▸ **Excerpt to read**
-- Begin --

Federico García Lorca writes in his Play and the Theory of the Duende that the Muse is “distant and so tired that you’d think her heart half marble”. He defines it as an inspiring force that occasionally visits from an unknown that is “outside us”. The Muse “stirs the intellect”, which he says is “often poetry’s enemy”, and when “Muse poets hear voices and don’t know where they’re from” they are hearing the voice of the Muse.

If duende, the source of inspiration that Lorca sets out to champion in his essay at the expense of the Muse, is “in sum, the spirit of the earth”, a force linking body and soil through a struggle akin to death, then the Muse is a force that speaks to the head and inspires art that is, in the words’ most negative senses, cerebral and high-minded.

Lorca creates an image of the Muse poet as a lofty scholar who lives in marble halls of thoughts and who is so removed from their own body that death is not a real life concern. The Muse poet will naturally hear the Muse’s voice in their head because, for Lorca, that is where Muse poets lives out their life, removed from any real sense of life or death or duende.

It is in the head, the seat of intellect the enemy, that the Muse “dictates” to the poet and inspires a specific type of poetry: intellectual poetry. Poetry that is bookish and devoid of real feeling. Poetry that is full of ideas strangled to death with words, thoughts and other ideas. Poetry that is duendeless.

The Muse appeals to the intellect which, for Lorca, “lifts the poet into the bondage of aristocratic fineness.” The Muse brings form, that is rules and limits, rather than truly inspiring content. From its marble heart to the landscape of columns and the taste of laurel that it inspires, Lorca defines the Muse as the source of inspiration for those scholarly poets of the ivory tower.

But Lorca’s outline of the Muse is marked by a notable absence of both a term and a concept, one that he seems to be content to cover entirely by using the word “intellect” once. There is not one mention of the Mind in Lorca’s essay, though that is what he would appear to be discussing when he writes of the Muse, both in what it influences and how it appears to us.

Instead and in broad strokes, Lorca reduces the Mind to the “intellect” and dismisses it as something brutally academic and learned. He portrays the Mind as an inaccessible rarefied place, removed from the body, disconnected from both living and death. To Lorca the Mind is a luxury enjoyed by those who can afford it, a commodity to be exercised by the entitled, and the Muse is something that only affects those who enjoy that privilege. The Mind is Rimbaud’s palace at dawn and the Muse is an unknown, well-heeled intruder who infrequently runs through it screaming. But to speak of the Mind exclusively in terms of the rich, leisured and formally educated is a disservice to anyone who has one. Lorca doesn’t know what the Mind is and so he cannot know what the Muse is if, as he asserts, it exists only in the realm above the shoulders.

Lorca doesn’t know what the Mind is but this is not a shortcoming unique to him. None of us do. Obviously it is not a construct of book learning or private tutoring but neither is it a bodily function like breathing or sweating. Our sense of self is not something to be equated with either “intellect” or the physical brain. Our consciousness comes from somewhere we do not truly know. We do not know the Mind and so we cannot know the Muse.

For Lorca, the Muse is a source of inspiration that comes from somewhere outside the natural world and that isn’t religious or spiritual (this force, he writes, is the Angel). It is, according to him, an unknown voice in our head. If this is true, then can we claim to know anything else about it? And what does this even tell us? Knowing as little as we do about the nature of the Mind, what can we know about a voice that visits from the unknown to inspire it?

-- End --

▸ **Short task A**
Rewrite the stretch of the essay on Lorca and the Muse from "Instead and in" through "above the shoulders.", putting "possession" in place of "commodity".
▸ **Short task B**
In the essay on Lorca and the Muse, what name does Lorca give to the force of inspiration that is religious or spiritual?
▸ **Short task C**
Extend the essay on Lorca and the Muse beyond its final sentence.
The lines after the essay have no connection to it.

▸ **Stored data**

-- Begin --

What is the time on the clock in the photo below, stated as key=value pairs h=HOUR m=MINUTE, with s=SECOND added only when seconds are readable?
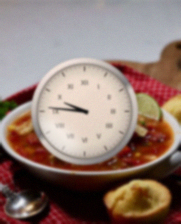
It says h=9 m=46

-- End --

▸ **Answer A**
Instead and in broad strokes, Lorca reduces the Mind to the “intellect” and dismisses it as something brutally academic and learned. He portrays the Mind as an inaccessible rarefied place, removed from the body, disconnected from both living and death. To Lorca the Mind is a luxury enjoyed by those who can afford it, a possession to be exercised by the entitled, and the Muse is something that only affects those who enjoy that privilege. The Mind is Rimbaud’s palace at dawn and the Muse is an unknown, well-heeled intruder who infrequently runs through it screaming. But to speak of the Mind exclusively in terms of the rich, leisured and formally educated is a disservice to anyone who has one. Lorca doesn’t know what the Mind is and so he cannot know what the Muse is if, as he asserts, it exists only in the realm above the shoulders.

▸ **Answer B**
The Angel.

▸ **Answer C**
An unknown voice in our heads is as good a working definition for the Mind as any. Taking this definition then, can we even make the distinction between Muse and Mind? Can we differentiate between two unknown voices in our heads? If the Muse comes from an unknown to visit the Mind, is it really arriving anywhere less unknown to us? The difference between the two would appear to be a line dividing one unknown in two.

Who, or what, then conducts the process of inspiration and creation within our heads? The Mind or the Muse? Can we still say the Muse descends to inspire the poet? Would it not be more correct to say that the Mind inspires the poet? Are they then not the same?

In terms of offering some way of defining the voices in our heads as a creative force I offer this: the Muse is the Mind’s efforts to know itself. In that sense then, they are the same thing. The Muse is a process of the Mind. An unknown process of an unknown entity.

With a definition like this it might equally work the other way round. The Mind might just be a moment of inspiration, the Muse’s gift. Rather than being a process of the Mind, the Muse might well be the unknown from which the Mind has come. The Mind might just be a good idea.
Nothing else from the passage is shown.